I read an interesting paper on transformer based variational autoencoder (VAE), so I tried to replicate a simpler model using nn.TransformerEncoderLayer
and nn.TransformerDecoderLayer
.The architecture is given code :-
embedding_size = 256
n_heads = 8
batch_size = 16
latent_dim = 32
class Transformer_VAE(nn.Module):
def __init__(self, head, vocab_size, embedding_size, latent_dim, device = 'cpu', pad_idx = 0, start_idx = 1, end_idx = 2, unk_idx = 3):
super(Transformer_VAE, self).__init__()
self.head = head
self.embedding_size = embedding_size
self.vocab_size = vocab_size
self.latent_dim = latent_dim
self.embed = WordEmbedding(self.vocab_size, self.embedding_size)
self.postional_encoding = PostionalEncoding(embedding_size, device)
self.encoder = nn.TransformerEncoderLayer(self.embedding_size, head)
self.decoder = nn.TransformerDecoderLayer(self.latent_dim, head)
self.hidden_to_mean = nn.Linear(self.embedding_size, latent_dim)
self.hidden_to_logvar = nn.Linear(self.embedding_size, latent_dim)
self.out_linear = nn.Linear(self.embedding_size, vocab_size)
def reparameterize(self, mu, logvar):
std = torch.exp(0.5*logvar)
eps = torch.randn_like(std)
return mu + eps*std
def forward(self, x):
batch_size, maxlen = x.size()[:2]
src = self.embed(x)
x = self.postional_encoding(src)
x = self.encoder(x)
print(x.size())
mean, logvar = self.hidden_to_mean(x), self.hidden_to_logvar(x)
z = self.reparameterize(mean, logvar)
out = self.decoder(src, z)
out = self.out_linear(out)
return mean, logvar, out
I’m getting an AssertionError:
, when I run the self.decoder(src, z)
line.
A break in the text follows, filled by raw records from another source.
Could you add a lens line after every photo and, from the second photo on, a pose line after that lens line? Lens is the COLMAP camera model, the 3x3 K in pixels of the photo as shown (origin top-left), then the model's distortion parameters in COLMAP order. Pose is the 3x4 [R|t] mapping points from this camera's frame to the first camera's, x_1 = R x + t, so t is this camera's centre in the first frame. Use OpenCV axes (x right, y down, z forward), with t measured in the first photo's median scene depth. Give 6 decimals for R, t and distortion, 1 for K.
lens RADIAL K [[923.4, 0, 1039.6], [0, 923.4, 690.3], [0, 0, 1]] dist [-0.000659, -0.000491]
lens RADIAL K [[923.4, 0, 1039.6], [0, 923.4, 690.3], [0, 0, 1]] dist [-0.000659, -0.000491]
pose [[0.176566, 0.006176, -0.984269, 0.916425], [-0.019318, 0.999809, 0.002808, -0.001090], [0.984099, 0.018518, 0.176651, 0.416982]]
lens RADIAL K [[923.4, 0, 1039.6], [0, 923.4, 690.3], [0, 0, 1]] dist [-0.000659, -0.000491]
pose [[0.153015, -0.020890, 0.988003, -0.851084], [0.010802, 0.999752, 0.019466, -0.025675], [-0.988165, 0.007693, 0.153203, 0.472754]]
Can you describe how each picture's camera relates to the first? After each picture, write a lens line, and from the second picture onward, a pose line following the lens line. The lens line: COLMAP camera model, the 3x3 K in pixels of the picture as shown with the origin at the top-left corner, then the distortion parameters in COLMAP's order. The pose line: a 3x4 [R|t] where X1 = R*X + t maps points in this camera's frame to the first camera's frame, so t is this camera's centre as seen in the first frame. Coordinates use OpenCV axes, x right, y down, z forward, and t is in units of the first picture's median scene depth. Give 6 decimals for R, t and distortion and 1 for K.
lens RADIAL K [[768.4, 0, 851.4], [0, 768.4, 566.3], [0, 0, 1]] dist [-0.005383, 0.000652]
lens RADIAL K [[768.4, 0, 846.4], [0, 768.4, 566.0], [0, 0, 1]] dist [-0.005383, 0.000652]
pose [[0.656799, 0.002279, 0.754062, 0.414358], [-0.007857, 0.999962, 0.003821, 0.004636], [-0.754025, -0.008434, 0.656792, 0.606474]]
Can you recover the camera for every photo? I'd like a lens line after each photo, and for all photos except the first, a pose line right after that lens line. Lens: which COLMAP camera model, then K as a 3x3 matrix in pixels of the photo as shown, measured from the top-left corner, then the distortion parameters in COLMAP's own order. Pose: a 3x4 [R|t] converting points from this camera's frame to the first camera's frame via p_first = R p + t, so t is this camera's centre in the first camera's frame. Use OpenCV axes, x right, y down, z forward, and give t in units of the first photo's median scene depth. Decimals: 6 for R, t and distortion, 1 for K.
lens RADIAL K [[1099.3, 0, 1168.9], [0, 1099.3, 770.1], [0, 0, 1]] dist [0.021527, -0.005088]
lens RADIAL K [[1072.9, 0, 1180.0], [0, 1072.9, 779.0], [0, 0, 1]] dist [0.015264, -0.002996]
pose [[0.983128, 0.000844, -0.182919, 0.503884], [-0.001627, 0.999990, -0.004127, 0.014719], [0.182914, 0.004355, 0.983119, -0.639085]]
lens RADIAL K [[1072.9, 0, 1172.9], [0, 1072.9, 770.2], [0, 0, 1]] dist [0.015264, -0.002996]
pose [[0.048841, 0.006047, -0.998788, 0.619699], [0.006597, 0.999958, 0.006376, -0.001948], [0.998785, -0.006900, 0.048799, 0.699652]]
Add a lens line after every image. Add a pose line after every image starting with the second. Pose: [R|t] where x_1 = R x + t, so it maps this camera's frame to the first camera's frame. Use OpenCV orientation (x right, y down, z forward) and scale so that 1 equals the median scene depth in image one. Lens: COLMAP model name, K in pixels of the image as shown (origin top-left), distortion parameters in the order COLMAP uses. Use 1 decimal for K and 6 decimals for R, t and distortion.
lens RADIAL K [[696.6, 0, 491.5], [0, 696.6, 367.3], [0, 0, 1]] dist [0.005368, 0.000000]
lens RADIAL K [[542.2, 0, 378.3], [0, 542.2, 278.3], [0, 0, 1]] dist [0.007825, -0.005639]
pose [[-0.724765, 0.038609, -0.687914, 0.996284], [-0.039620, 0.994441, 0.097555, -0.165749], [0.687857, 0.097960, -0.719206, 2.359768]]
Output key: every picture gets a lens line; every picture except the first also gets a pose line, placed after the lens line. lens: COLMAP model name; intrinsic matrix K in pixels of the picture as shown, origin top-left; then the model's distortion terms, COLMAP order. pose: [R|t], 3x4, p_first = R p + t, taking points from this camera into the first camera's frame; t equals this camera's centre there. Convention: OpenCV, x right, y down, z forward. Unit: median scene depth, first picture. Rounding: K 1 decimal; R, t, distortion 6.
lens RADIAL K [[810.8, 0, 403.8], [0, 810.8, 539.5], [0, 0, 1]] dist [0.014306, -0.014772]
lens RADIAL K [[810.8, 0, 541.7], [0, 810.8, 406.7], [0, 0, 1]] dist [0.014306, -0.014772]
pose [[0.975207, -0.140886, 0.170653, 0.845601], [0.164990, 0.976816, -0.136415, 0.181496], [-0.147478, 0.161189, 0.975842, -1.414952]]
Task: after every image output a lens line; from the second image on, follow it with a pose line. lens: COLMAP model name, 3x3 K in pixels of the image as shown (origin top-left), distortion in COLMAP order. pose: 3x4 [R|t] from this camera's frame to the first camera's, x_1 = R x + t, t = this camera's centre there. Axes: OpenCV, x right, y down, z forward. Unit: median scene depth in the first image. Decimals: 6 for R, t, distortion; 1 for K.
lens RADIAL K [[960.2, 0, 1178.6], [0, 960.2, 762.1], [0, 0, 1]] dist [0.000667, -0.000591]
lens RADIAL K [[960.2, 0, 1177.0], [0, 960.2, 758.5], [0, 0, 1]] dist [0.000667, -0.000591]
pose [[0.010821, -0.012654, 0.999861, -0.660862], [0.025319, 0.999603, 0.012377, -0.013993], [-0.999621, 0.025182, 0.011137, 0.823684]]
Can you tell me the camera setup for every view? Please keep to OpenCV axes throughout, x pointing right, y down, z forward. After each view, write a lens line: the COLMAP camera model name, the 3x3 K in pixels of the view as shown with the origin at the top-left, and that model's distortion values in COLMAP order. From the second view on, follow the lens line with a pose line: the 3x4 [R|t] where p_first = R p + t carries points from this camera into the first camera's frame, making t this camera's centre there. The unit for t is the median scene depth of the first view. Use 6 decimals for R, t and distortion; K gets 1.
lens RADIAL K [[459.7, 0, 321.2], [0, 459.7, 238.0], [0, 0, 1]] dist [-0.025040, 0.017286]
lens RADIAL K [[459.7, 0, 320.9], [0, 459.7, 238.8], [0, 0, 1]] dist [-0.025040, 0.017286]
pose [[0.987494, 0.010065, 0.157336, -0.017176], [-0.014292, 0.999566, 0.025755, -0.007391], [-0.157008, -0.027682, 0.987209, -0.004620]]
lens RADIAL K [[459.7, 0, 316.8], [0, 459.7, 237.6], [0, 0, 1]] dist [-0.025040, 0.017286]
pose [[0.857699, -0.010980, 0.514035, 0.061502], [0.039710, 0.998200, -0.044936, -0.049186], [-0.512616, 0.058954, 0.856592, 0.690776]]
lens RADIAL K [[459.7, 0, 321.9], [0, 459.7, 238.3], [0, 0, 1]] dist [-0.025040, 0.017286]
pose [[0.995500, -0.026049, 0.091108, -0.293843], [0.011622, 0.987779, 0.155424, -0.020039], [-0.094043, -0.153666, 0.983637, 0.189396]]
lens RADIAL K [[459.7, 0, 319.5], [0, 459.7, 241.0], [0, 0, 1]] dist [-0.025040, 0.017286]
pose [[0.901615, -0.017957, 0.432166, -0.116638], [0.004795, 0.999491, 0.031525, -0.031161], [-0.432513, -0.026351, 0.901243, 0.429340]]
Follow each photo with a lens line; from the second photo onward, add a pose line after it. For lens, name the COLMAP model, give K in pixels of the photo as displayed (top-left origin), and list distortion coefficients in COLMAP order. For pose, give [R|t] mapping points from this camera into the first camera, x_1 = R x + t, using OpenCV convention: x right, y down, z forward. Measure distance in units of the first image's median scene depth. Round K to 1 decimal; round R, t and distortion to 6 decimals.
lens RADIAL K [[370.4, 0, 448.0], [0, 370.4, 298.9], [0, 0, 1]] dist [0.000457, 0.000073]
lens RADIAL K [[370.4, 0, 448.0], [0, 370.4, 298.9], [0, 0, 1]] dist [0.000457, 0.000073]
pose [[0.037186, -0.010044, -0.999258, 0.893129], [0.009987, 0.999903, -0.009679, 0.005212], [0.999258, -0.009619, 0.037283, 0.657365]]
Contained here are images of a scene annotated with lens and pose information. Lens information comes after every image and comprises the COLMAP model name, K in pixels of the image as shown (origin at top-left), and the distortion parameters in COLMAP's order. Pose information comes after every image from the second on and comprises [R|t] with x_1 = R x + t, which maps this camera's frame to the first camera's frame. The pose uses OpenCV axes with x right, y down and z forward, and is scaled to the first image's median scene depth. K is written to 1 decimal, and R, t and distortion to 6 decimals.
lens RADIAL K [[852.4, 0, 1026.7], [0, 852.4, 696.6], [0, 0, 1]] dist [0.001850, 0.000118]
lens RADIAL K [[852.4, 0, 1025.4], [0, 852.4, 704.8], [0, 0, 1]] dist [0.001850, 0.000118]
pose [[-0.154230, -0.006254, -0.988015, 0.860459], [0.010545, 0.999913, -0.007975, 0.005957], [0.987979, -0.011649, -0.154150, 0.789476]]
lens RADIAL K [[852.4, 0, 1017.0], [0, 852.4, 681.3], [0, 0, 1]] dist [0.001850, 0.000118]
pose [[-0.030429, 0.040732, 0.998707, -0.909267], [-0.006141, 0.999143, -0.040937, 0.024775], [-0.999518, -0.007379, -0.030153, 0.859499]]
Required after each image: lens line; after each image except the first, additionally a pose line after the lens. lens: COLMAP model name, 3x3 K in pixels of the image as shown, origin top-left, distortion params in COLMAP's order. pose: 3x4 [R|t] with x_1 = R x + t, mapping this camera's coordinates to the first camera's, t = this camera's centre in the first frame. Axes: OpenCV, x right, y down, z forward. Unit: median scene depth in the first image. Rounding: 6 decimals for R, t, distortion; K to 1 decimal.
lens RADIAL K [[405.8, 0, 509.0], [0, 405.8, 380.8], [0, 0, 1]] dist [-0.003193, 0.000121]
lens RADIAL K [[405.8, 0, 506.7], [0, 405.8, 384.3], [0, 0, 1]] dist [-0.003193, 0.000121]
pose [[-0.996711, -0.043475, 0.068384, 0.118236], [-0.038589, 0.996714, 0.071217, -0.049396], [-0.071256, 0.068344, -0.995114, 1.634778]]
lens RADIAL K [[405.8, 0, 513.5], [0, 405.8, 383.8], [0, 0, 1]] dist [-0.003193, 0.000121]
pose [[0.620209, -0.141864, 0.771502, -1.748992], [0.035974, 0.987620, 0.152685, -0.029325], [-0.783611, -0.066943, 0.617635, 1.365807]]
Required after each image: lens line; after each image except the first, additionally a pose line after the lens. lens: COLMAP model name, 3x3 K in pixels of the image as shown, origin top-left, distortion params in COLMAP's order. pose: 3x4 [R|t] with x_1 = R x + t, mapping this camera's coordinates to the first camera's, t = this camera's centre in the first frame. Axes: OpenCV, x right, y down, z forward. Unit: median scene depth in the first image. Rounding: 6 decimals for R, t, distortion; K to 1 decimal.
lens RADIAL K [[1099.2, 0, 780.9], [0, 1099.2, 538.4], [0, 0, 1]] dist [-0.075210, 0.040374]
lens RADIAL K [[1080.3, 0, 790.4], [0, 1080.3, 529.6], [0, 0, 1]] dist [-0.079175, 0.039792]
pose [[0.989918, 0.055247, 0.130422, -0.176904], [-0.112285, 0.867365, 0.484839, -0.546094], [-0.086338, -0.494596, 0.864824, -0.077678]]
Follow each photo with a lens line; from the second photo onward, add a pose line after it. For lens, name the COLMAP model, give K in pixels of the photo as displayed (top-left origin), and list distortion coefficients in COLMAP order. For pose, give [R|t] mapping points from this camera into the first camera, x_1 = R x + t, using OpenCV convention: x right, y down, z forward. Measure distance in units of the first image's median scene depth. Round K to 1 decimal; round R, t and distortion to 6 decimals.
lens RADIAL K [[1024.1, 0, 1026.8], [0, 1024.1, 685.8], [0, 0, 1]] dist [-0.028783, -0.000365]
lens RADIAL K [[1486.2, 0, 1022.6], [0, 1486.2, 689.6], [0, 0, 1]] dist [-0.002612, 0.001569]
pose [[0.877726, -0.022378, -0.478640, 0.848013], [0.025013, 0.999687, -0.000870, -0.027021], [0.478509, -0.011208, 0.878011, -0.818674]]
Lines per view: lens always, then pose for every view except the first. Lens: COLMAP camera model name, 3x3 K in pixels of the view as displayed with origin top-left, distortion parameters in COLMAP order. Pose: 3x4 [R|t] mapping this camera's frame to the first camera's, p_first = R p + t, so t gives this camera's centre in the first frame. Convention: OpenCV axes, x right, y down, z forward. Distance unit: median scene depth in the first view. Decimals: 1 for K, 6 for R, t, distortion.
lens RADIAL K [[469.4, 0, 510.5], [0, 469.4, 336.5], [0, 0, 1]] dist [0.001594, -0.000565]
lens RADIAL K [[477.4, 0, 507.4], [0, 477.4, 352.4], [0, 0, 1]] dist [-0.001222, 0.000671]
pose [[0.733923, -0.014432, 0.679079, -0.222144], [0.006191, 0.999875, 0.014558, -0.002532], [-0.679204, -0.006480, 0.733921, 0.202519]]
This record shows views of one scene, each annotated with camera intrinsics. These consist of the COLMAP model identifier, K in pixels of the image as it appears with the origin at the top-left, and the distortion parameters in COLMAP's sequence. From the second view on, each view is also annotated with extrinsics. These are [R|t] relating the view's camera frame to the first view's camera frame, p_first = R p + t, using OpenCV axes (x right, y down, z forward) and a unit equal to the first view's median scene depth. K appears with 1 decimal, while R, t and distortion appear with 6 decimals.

From what I understood from the documentation the TransformerDecoderLayer
takes the target value and the output of the encoder as its inputs. Since this is a VAE, the target will be the same as the input and the encoder outputs have been mapped to the latent dimension. So these two values are input to the decoder layer.